Passage.
***

Lost hippies in Manali

On 15 June, rather than take the circuit route which would have lead us over a big pass just after Kaza, we took a car and driver directly to Manali. I can’t recall the cost now but probably around 4000 (£45). I had enquired at length with travel agents in Shimla but nobody could tell me for definite when the pass would be open – estimates ranged from 3 days to 3 weeks! Almost 20 years ago we had got snowed in in Kaza and in the end this advice proved correct as I later heard of people doing this route and having to turn back. So although I was a bit disappointed, we had our Leh flight to hit (and of course the flight home) so it was much more sensible to just head to Manali.

Just arriving in Manali was like a blast from the past! Winding roads, rickshaw jams and out of the window the first glimpse of the crazy foreigner population of Old Manali. We arrived close to Joshi's Homestay which we had booked on 4500 Rs for 3 nights plus taxes which equated to £57. The owner Gautaum was brilliant and carried my bags down the narrow lane that lead to the homestay past beautiful old wooden buildings with cows in the yards and children running around. It seemed really that not much had changed in 20 years.

Our room was great, clean and tidy and with the most beautiful views of the mountains. Staying in the homestay were a few long term foreigners who had gotten stuck in Manali, two puppies and a cat! The whole vibe just made me smile from ear to ear.

We wandered around Old Manali and, whilst I knew what to expect from before, it still made me chuckle to see all the foreigners, especially the Israeli demobbed army kids (literally the best place to get Israeli food is Manali for this reason!), and lost white hippies walking around with no shoes on. You’ve got to love it!

We ventured into New Manali fairly quickly (somewhere between 100 Rs and 200 Rs for the CNG depending on how much you can bargain it for… local price is 100) because all you can buy in Old Manali is foreign food (pizza, falafel…), hashish, tobacco, lots of snacks and literally all manner of sweets, slightly odd wine, better cider and beer but (importantly!) no baby milk or nappies and no ATMs. New Manali is a bit like snapping back to the real India. The “us and them” of Old and New Manali is startling and foreign and domestic tourists see two completely and utterly different views of the place. Suitably furnished with everything we needed, including having checked taxi costs to McLeod Ganj/Daramsala and bought Tiger some hand knitted suits, we headed back to Old Manali.

All in all we loved the nutty-ness of Manali… reminded me fondly of my first visit to India and being all wide eyed with the big adventure ahead of me. We celebrated Tiger's 5 month birthday here on 18 June on the day we left for McLeod Ganj by car.

***

Data for this exercise.
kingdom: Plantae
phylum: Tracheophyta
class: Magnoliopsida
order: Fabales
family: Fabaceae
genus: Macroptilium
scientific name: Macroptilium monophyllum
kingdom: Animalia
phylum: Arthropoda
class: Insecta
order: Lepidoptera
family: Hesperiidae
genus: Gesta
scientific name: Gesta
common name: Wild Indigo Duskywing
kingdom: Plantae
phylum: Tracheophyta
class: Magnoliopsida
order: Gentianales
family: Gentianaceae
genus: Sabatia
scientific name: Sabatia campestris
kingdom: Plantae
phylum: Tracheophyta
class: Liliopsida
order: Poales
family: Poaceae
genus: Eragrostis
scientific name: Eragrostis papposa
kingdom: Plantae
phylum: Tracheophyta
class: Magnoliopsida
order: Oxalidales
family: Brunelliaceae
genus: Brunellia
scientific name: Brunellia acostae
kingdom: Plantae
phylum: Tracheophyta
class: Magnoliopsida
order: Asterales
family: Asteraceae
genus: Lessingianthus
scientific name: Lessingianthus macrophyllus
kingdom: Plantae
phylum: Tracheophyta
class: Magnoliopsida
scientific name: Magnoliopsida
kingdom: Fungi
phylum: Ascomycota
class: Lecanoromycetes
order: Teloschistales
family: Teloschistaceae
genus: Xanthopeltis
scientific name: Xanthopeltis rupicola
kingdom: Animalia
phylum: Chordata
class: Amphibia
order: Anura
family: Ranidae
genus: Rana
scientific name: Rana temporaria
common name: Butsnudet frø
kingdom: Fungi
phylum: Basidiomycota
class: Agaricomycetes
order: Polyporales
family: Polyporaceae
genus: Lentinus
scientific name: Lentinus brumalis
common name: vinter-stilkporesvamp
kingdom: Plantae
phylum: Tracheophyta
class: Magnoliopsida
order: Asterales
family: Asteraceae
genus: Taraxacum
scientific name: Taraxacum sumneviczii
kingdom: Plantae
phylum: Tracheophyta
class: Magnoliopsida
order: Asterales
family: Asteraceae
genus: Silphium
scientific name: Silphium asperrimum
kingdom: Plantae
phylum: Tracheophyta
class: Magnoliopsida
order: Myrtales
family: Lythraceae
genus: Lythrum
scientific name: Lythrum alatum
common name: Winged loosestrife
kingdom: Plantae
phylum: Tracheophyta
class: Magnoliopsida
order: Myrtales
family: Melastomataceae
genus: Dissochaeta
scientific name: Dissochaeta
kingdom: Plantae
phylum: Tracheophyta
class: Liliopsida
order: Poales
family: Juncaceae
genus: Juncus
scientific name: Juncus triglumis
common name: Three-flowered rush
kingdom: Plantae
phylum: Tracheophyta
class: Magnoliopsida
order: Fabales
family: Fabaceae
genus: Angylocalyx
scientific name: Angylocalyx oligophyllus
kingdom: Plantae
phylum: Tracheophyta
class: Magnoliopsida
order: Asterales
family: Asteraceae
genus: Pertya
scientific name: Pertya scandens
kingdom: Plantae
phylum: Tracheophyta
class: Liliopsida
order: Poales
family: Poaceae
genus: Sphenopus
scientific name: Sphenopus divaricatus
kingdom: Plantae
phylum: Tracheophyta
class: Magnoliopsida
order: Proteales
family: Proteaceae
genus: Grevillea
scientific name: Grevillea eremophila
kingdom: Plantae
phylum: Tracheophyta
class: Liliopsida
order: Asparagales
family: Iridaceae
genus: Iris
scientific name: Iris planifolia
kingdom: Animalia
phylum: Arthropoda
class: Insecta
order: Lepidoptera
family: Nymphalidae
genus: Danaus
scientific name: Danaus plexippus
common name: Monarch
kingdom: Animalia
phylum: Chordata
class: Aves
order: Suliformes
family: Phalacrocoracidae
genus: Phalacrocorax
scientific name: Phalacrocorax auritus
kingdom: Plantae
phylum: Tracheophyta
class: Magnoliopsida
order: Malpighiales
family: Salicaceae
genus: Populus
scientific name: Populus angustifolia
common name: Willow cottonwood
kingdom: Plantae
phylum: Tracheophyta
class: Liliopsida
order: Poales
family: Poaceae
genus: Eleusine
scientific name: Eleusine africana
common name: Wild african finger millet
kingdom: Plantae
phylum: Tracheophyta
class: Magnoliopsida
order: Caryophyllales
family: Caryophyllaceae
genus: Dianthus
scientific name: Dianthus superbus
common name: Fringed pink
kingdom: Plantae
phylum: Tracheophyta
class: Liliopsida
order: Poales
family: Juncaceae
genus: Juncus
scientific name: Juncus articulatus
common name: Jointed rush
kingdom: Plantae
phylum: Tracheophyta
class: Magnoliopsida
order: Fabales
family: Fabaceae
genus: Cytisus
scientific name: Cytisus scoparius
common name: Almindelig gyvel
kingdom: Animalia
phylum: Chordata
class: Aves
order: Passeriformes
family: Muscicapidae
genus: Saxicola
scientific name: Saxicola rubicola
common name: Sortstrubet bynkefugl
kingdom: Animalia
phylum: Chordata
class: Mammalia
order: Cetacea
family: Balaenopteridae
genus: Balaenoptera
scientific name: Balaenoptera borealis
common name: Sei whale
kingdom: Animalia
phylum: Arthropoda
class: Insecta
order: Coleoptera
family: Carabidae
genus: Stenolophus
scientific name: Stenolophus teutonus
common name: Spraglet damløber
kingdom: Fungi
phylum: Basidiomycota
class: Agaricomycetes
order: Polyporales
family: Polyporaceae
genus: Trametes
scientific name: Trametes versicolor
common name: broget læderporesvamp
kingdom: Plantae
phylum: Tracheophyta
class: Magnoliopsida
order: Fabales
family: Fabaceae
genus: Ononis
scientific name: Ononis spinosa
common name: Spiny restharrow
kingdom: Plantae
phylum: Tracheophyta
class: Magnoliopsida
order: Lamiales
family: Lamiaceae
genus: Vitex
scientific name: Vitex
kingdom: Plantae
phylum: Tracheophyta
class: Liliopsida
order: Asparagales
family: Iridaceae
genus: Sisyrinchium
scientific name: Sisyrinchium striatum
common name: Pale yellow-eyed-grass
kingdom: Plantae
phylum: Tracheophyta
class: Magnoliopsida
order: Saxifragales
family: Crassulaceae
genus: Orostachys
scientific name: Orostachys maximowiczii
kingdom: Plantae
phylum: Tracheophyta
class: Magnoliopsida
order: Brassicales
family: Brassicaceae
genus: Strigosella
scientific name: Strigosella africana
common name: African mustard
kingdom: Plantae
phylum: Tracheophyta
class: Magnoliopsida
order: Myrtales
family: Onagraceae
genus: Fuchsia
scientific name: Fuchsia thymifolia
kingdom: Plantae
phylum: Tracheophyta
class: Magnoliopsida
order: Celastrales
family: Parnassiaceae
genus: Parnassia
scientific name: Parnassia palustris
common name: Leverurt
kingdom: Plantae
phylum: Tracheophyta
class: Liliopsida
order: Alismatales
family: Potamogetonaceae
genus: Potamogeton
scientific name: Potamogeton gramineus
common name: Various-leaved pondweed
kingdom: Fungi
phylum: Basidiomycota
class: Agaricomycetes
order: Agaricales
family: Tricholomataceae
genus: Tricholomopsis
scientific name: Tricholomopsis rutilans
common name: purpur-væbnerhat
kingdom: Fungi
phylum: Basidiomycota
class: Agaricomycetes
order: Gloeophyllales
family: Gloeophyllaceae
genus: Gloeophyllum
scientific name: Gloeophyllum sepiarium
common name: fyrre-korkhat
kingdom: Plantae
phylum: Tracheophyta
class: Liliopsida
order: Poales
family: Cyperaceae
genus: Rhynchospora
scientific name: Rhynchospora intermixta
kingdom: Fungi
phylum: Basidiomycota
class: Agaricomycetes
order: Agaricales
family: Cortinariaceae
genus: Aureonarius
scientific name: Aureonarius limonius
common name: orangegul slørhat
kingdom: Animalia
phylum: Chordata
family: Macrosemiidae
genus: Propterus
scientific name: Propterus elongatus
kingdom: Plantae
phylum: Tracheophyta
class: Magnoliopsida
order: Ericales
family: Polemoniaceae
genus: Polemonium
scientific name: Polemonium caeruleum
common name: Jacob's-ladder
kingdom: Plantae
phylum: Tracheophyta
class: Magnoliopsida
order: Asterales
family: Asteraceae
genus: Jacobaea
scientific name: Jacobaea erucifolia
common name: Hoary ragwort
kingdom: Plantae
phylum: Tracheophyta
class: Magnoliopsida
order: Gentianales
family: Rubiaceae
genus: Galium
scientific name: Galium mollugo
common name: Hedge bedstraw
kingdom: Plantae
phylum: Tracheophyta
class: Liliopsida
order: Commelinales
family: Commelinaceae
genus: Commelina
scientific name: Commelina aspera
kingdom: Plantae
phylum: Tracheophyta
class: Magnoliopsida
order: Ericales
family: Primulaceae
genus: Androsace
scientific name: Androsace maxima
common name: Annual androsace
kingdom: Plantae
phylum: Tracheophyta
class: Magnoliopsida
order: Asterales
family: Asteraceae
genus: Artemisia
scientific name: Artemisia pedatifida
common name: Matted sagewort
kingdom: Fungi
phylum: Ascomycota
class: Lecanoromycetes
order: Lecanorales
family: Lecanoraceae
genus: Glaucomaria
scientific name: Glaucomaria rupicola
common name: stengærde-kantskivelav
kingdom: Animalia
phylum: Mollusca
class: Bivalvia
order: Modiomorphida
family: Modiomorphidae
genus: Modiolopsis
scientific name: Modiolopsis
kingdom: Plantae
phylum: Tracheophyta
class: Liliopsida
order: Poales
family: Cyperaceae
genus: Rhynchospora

***

Work to do.
(A) Name every item that the Manali passage says cannot be found in Old Manali.
(B) Copy the records line for line, beginning with their first line and stopping after the line that contains "scientific name: Xanthopeltis rupicola".

Solutions to the exercise.
(A) baby milk, nappies, ATMs

(B)
kingdom: Plantae
phylum: Tracheophyta
class: Magnoliopsida
order: Fabales
family: Fabaceae
genus: Macroptilium
scientific name: Macroptilium monophyllum
kingdom: Animalia
phylum: Arthropoda
class: Insecta
order: Lepidoptera
family: Hesperiidae
genus: Gesta
scientific name: Gesta
common name: Wild Indigo Duskywing
kingdom: Plantae
phylum: Tracheophyta
class: Magnoliopsida
order: Gentianales
family: Gentianaceae
genus: Sabatia
scientific name: Sabatia campestris
kingdom: Plantae
phylum: Tracheophyta
class: Liliopsida
order: Poales
family: Poaceae
genus: Eragrostis
scientific name: Eragrostis papposa
kingdom: Plantae
phylum: Tracheophyta
class: Magnoliopsida
order: Oxalidales
family: Brunelliaceae
genus: Brunellia
scientific name: Brunellia acostae
kingdom: Plantae
phylum: Tracheophyta
class: Magnoliopsida
order: Asterales
family: Asteraceae
genus: Lessingianthus
scientific name: Lessingianthus macrophyllus
kingdom: Plantae
phylum: Tracheophyta
class: Magnoliopsida
scientific name: Magnoliopsida
kingdom: Fungi
phylum: Ascomycota
class: Lecanoromycetes
order: Teloschistales
family: Teloschistaceae
genus: Xanthopeltis
scientific name: Xanthopeltis rupicola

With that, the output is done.